Stored data entries:
-=-=-=-=-

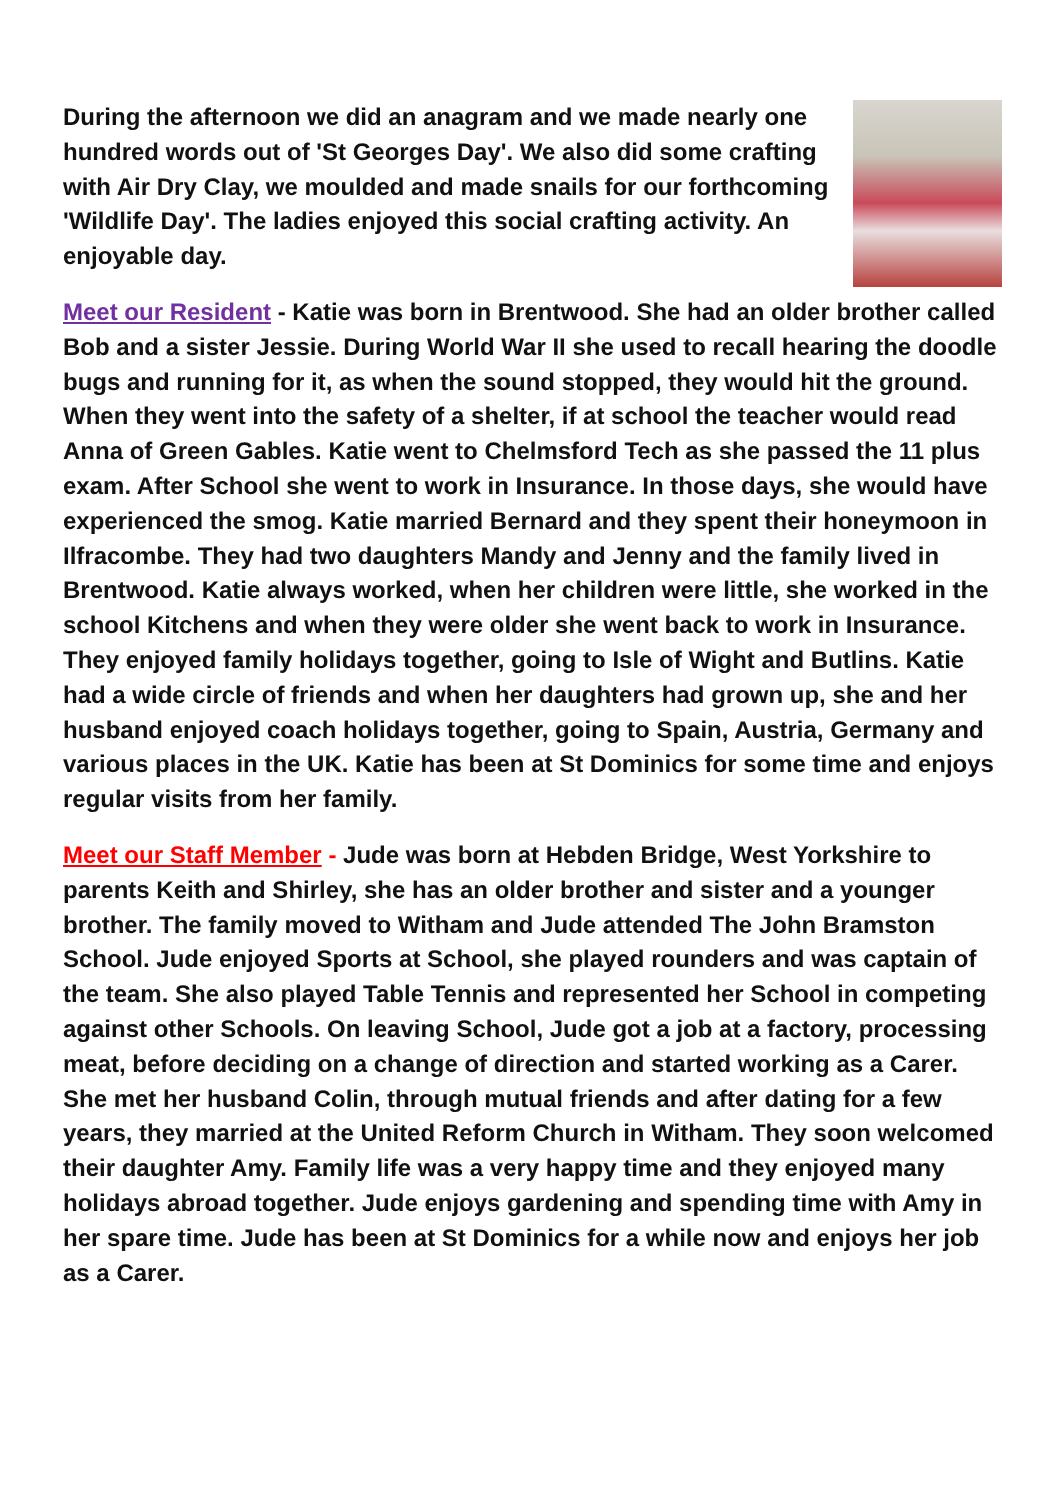During the afternoon we did an anagram and we made nearly one hundred words out of 'St Georges Day'. We also did some crafting with Air Dry Clay, we moulded and made snails for our forthcoming 'Wildlife Day'. The ladies enjoyed this social crafting activity. An enjoyable day.
Meet our Resident - Katie was born in Brentwood. She had an older brother called Bob and a sister Jessie. During World War II she used to recall hearing the doodle bugs and running for it, as when the sound stopped, they would hit the ground. When they went into the safety of a shelter, if at school the teacher would read Anna of Green Gables. Katie went to Chelmsford Tech as she passed the 11 plus exam. After School she went to work in Insurance. In those days, she would have experienced the smog. Katie married Bernard and they spent their honeymoon in Ilfracombe. They had two daughters Mandy and Jenny and the family lived in Brentwood. Katie always worked, when her children were little, she worked in the school Kitchens and when they were older she went back to work in Insurance. They enjoyed family holidays together, going to Isle of Wight and Butlins. Katie had a wide circle of friends and when her daughters had grown up, she and her husband enjoyed coach holidays together, going to Spain, Austria, Germany and various places in the UK. Katie has been at St Dominics for some time and enjoys regular visits from her family.
Meet our Staff Member - Jude was born at Hebden Bridge, West Yorkshire to parents Keith and Shirley, she has an older brother and sister and a younger brother. The family moved to Witham and Jude attended The John Bramston School. Jude enjoyed Sports at School, she played rounders and was captain of the team. She also played Table Tennis and represented her School in competing against other Schools. On leaving School, Jude got a job at a factory, processing meat, before deciding on a change of direction and started working as a Carer. She met her husband Colin, through mutual friends and after dating for a few years, they married at the United Reform Church in Witham. They soon welcomed their daughter Amy. Family life was a very happy time and they enjoyed many holidays abroad together. Jude enjoys gardening and spending time with Amy in her spare time. Jude has been at St Dominics for a while now and enjoys her job as a Carer.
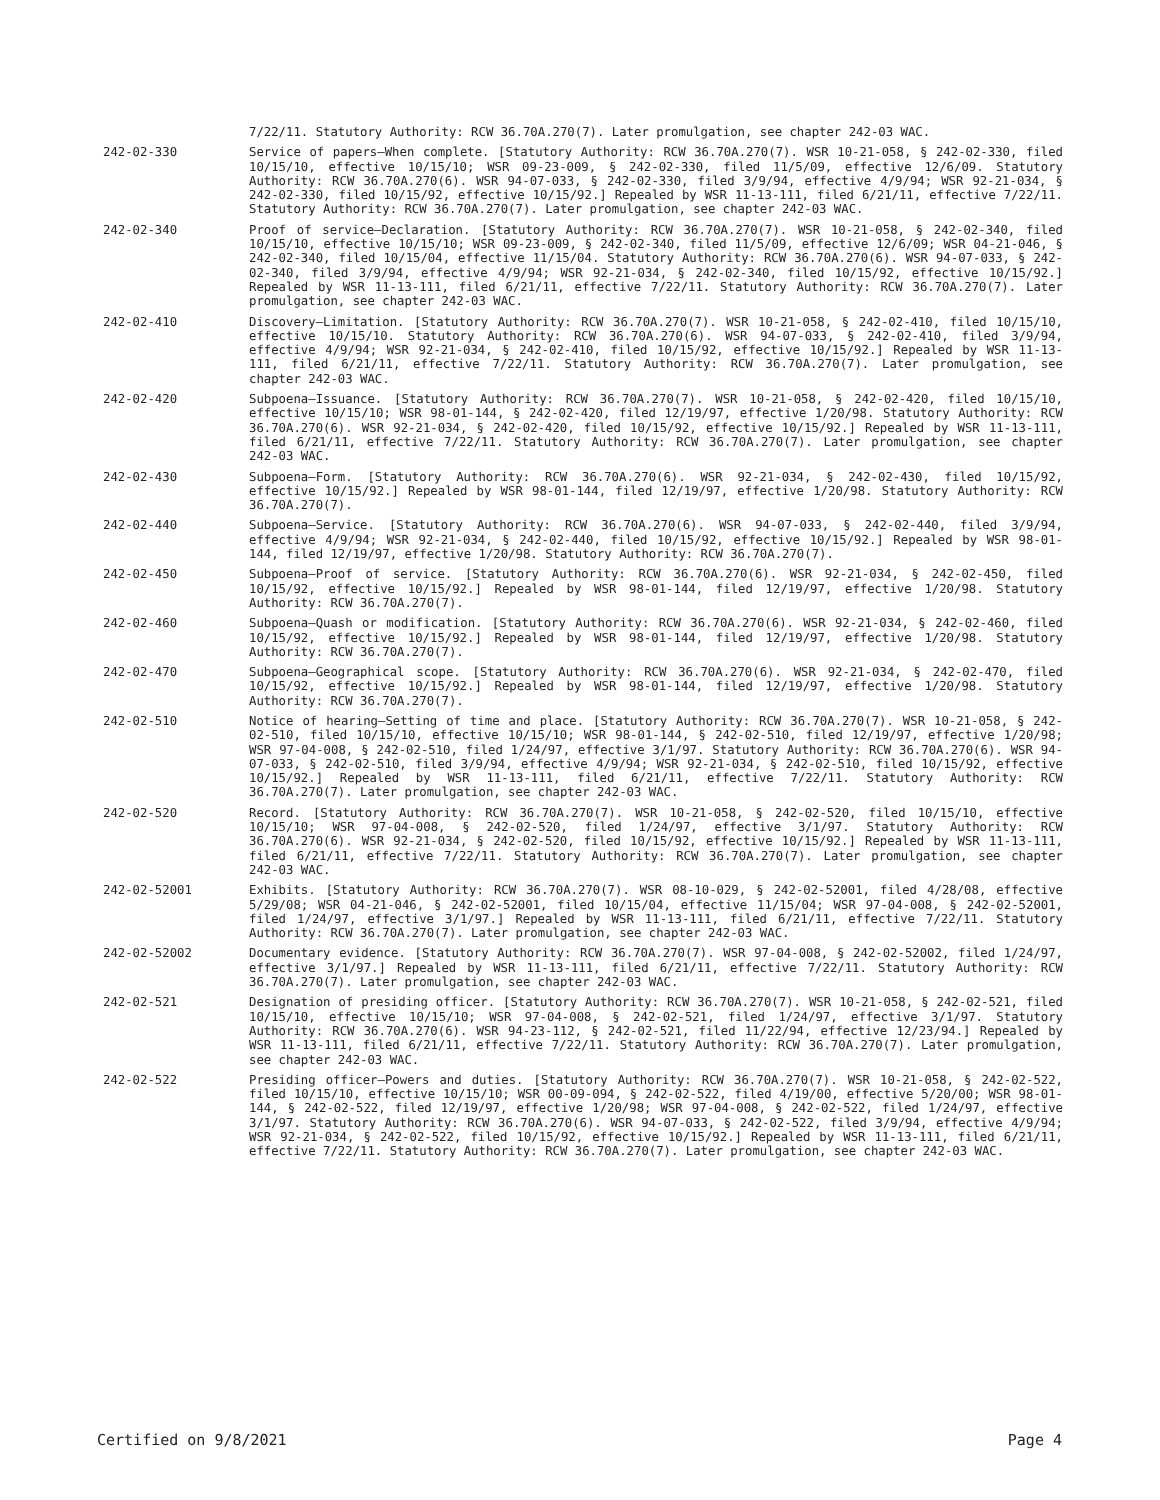7/22/11. Statutory Authority: RCW 36.70A.270(7). Later promulgation, see chapter 242-03 WAC.
242-02-330 Service of papers—When complete. [Statutory Authority: RCW 36.70A.270(7). WSR 10-21-058, § 242-02-330, filed 10/15/10, effective 10/15/10; WSR 09-23-009, § 242-02-330, filed 11/5/09, effective 12/6/09. Statutory Authority: RCW 36.70A.270(6). WSR 94-07-033, § 242-02-330, filed 3/9/94, effective 4/9/94; WSR 92-21-034, § 242-02-330, filed 10/15/92, effective 10/15/92.] Repealed by WSR 11-13-111, filed 6/21/11, effective 7/22/11. Statutory Authority: RCW 36.70A.270(7). Later promulgation, see chapter 242-03 WAC.
242-02-340 Proof of service—Declaration. [Statutory Authority: RCW 36.70A.270(7). WSR 10-21-058, § 242-02-340, filed 10/15/10, effective 10/15/10; WSR 09-23-009, § 242-02-340, filed 11/5/09, effective 12/6/09; WSR 04-21-046, § 242-02-340, filed 10/15/04, effective 11/15/04. Statutory Authority: RCW 36.70A.270(6). WSR 94-07-033, § 242-02-340, filed 3/9/94, effective 4/9/94; WSR 92-21-034, § 242-02-340, filed 10/15/92, effective 10/15/92.] Repealed by WSR 11-13-111, filed 6/21/11, effective 7/22/11. Statutory Authority: RCW 36.70A.270(7). Later promulgation, see chapter 242-03 WAC.
242-02-410 Discovery—Limitation. [Statutory Authority: RCW 36.70A.270(7). WSR 10-21-058, § 242-02-410, filed 10/15/10, effective 10/15/10. Statutory Authority: RCW 36.70A.270(6). WSR 94-07-033, § 242-02-410, filed 3/9/94, effective 4/9/94; WSR 92-21-034, § 242-02-410, filed 10/15/92, effective 10/15/92.] Repealed by WSR 11-13-111, filed 6/21/11, effective 7/22/11. Statutory Authority: RCW 36.70A.270(7). Later promulgation, see chapter 242-03 WAC.
242-02-420 Subpoena—Issuance. [Statutory Authority: RCW 36.70A.270(7). WSR 10-21-058, § 242-02-420, filed 10/15/10, effective 10/15/10; WSR 98-01-144, § 242-02-420, filed 12/19/97, effective 1/20/98. Statutory Authority: RCW 36.70A.270(6). WSR 92-21-034, § 242-02-420, filed 10/15/92, effective 10/15/92.] Repealed by WSR 11-13-111, filed 6/21/11, effective 7/22/11. Statutory Authority: RCW 36.70A.270(7). Later promulgation, see chapter 242-03 WAC.
242-02-430 Subpoena—Form. [Statutory Authority: RCW 36.70A.270(6). WSR 92-21-034, § 242-02-430, filed 10/15/92, effective 10/15/92.] Repealed by WSR 98-01-144, filed 12/19/97, effective 1/20/98. Statutory Authority: RCW 36.70A.270(7).
242-02-440 Subpoena—Service. [Statutory Authority: RCW 36.70A.270(6). WSR 94-07-033, § 242-02-440, filed 3/9/94, effective 4/9/94; WSR 92-21-034, § 242-02-440, filed 10/15/92, effective 10/15/92.] Repealed by WSR 98-01-144, filed 12/19/97, effective 1/20/98. Statutory Authority: RCW 36.70A.270(7).
242-02-450 Subpoena—Proof of service. [Statutory Authority: RCW 36.70A.270(6). WSR 92-21-034, § 242-02-450, filed 10/15/92, effective 10/15/92.] Repealed by WSR 98-01-144, filed 12/19/97, effective 1/20/98. Statutory Authority: RCW 36.70A.270(7).
242-02-460 Subpoena—Quash or modification. [Statutory Authority: RCW 36.70A.270(6). WSR 92-21-034, § 242-02-460, filed 10/15/92, effective 10/15/92.] Repealed by WSR 98-01-144, filed 12/19/97, effective 1/20/98. Statutory Authority: RCW 36.70A.270(7).
242-02-470 Subpoena—Geographical scope. [Statutory Authority: RCW 36.70A.270(6). WSR 92-21-034, § 242-02-470, filed 10/15/92, effective 10/15/92.] Repealed by WSR 98-01-144, filed 12/19/97, effective 1/20/98. Statutory Authority: RCW 36.70A.270(7).
242-02-510 Notice of hearing—Setting of time and place. [Statutory Authority: RCW 36.70A.270(7). WSR 10-21-058, § 242-02-510, filed 10/15/10, effective 10/15/10; WSR 98-01-144, § 242-02-510, filed 12/19/97, effective 1/20/98; WSR 97-04-008, § 242-02-510, filed 1/24/97, effective 3/1/97. Statutory Authority: RCW 36.70A.270(6). WSR 94-07-033, § 242-02-510, filed 3/9/94, effective 4/9/94; WSR 92-21-034, § 242-02-510, filed 10/15/92, effective 10/15/92.] Repealed by WSR 11-13-111, filed 6/21/11, effective 7/22/11. Statutory Authority: RCW 36.70A.270(7). Later promulgation, see chapter 242-03 WAC.
242-02-520 Record. [Statutory Authority: RCW 36.70A.270(7). WSR 10-21-058, § 242-02-520, filed 10/15/10, effective 10/15/10; WSR 97-04-008, § 242-02-520, filed 1/24/97, effective 3/1/97. Statutory Authority: RCW 36.70A.270(6). WSR 92-21-034, § 242-02-520, filed 10/15/92, effective 10/15/92.] Repealed by WSR 11-13-111, filed 6/21/11, effective 7/22/11. Statutory Authority: RCW 36.70A.270(7). Later promulgation, see chapter 242-03 WAC.
242-02-52001 Exhibits. [Statutory Authority: RCW 36.70A.270(7). WSR 08-10-029, § 242-02-52001, filed 4/28/08, effective 5/29/08; WSR 04-21-046, § 242-02-52001, filed 10/15/04, effective 11/15/04; WSR 97-04-008, § 242-02-52001, filed 1/24/97, effective 3/1/97.] Repealed by WSR 11-13-111, filed 6/21/11, effective 7/22/11. Statutory Authority: RCW 36.70A.270(7). Later promulgation, see chapter 242-03 WAC.
242-02-52002 Documentary evidence. [Statutory Authority: RCW 36.70A.270(7). WSR 97-04-008, § 242-02-52002, filed 1/24/97, effective 3/1/97.] Repealed by WSR 11-13-111, filed 6/21/11, effective 7/22/11. Statutory Authority: RCW 36.70A.270(7). Later promulgation, see chapter 242-03 WAC.
242-02-521 Designation of presiding officer. [Statutory Authority: RCW 36.70A.270(7). WSR 10-21-058, § 242-02-521, filed 10/15/10, effective 10/15/10; WSR 97-04-008, § 242-02-521, filed 1/24/97, effective 3/1/97. Statutory Authority: RCW 36.70A.270(6). WSR 94-23-112, § 242-02-521, filed 11/22/94, effective 12/23/94.] Repealed by WSR 11-13-111, filed 6/21/11, effective 7/22/11. Statutory Authority: RCW 36.70A.270(7). Later promulgation, see chapter 242-03 WAC.
242-02-522 Presiding officer—Powers and duties. [Statutory Authority: RCW 36.70A.270(7). WSR 10-21-058, § 242-02-522, filed 10/15/10, effective 10/15/10; WSR 00-09-094, § 242-02-522, filed 4/19/00, effective 5/20/00; WSR 98-01-144, § 242-02-522, filed 12/19/97, effective 1/20/98; WSR 97-04-008, § 242-02-522, filed 1/24/97, effective 3/1/97. Statutory Authority: RCW 36.70A.270(6). WSR 94-07-033, § 242-02-522, filed 3/9/94, effective 4/9/94; WSR 92-21-034, § 242-02-522, filed 10/15/92, effective 10/15/92.] Repealed by WSR 11-13-111, filed 6/21/11, effective 7/22/11. Statutory Authority: RCW 36.70A.270(7). Later promulgation, see chapter 242-03 WAC.
Certified on 9/8/2021 Page 4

-=-=-=-=-

- Required work -
Looking at the data above, write out exactly the lines that start at the one containing "242-02-460 Subpoena—Quash or" and end at the one containing "242-02-510 Notice of"; include both and nothing beyond.

- Answer for this exercise -
242-02-460 Subpoena—Quash or modification. [Statutory Authority: RCW 36.70A.270(6). WSR 92-21-034, § 242-02-460, filed 10/15/92, effective 10/15/92.] Repealed by WSR 98-01-144, filed 12/19/97, effective 1/20/98. Statutory Authority: RCW 36.70A.270(7).
242-02-470 Subpoena—Geographical scope. [Statutory Authority: RCW 36.70A.270(6). WSR 92-21-034, § 242-02-470, filed 10/15/92, effective 10/15/92.] Repealed by WSR 98-01-144, filed 12/19/97, effective 1/20/98. Statutory Authority: RCW 36.70A.270(7).
242-02-510 Notice of hearing—Setting of time and place. [Statutory Authority: RCW 36.70A.270(7). WSR 10-21-058, § 242-02-510, filed 10/15/10, effective 10/15/10; WSR 98-01-144, § 242-02-510, filed 12/19/97, effective 1/20/98; WSR 97-04-008, § 242-02-510, filed 1/24/97, effective 3/1/97. Statutory Authority: RCW 36.70A.270(6). WSR 94-07-033, § 242-02-510, filed 3/9/94, effective 4/9/94; WSR 92-21-034, § 242-02-510, filed 10/15/92, effective 10/15/92.] Repealed by WSR 11-13-111, filed 6/21/11, effective 7/22/11. Statutory Authority: RCW 36.70A.270(7). Later promulgation, see chapter 242-03 WAC.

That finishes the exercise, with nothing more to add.